◆ **Your task**
Reproduce the entire listing exactly as written, apart from its pictures.

◆ **Records**
=== Begin Enclosure ===
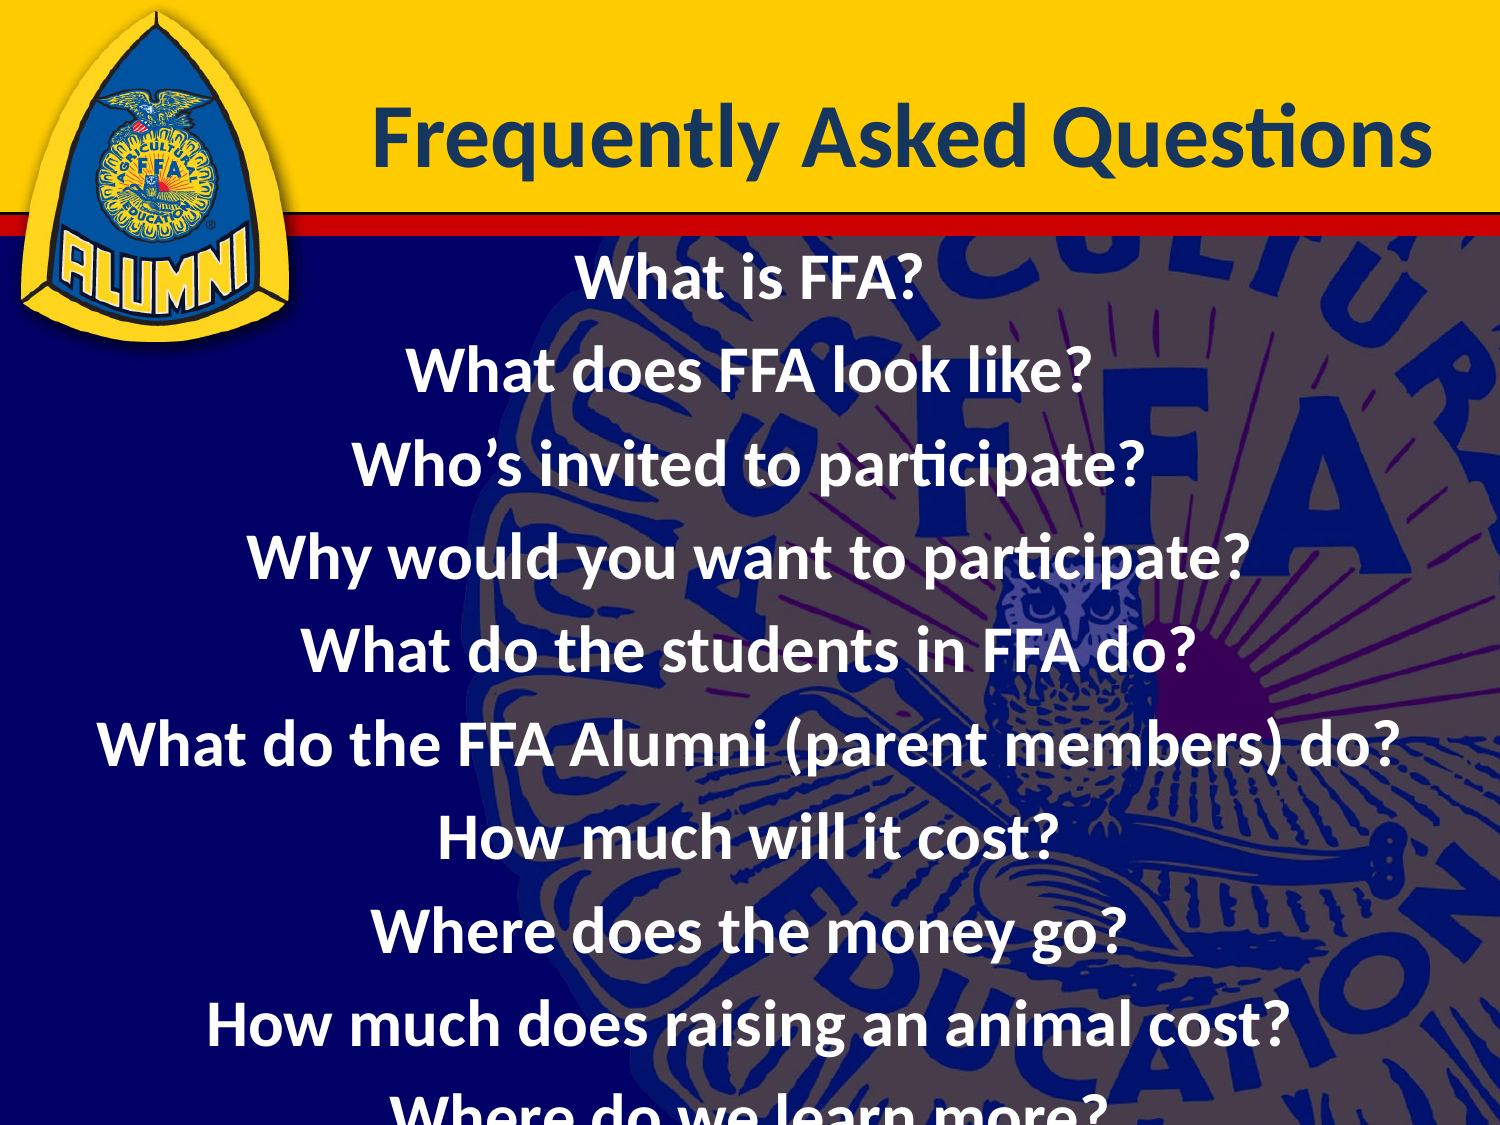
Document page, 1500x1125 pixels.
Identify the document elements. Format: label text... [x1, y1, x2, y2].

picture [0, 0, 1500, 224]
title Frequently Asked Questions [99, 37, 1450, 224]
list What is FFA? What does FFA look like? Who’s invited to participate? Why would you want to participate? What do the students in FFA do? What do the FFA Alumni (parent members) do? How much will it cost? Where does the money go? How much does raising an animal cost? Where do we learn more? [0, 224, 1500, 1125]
=== End Enclosure ===
◆ **Task solution**
Document page, 1500x1125 pixels.
Identify the document elements. Format: label text... [x1, y1, x2, y2].

picture [0, 0, 1500, 224]
title Frequently Asked Questions [99, 37, 1450, 224]
list What is FFA? What does FFA look like? Who’s invited to participate? Why would you want to participate? What do the students in FFA do? What do the FFA Alumni (parent members) do? How much will it cost? Where does the money go? How much does raising an animal cost? Where do we learn more? [0, 224, 1500, 1125]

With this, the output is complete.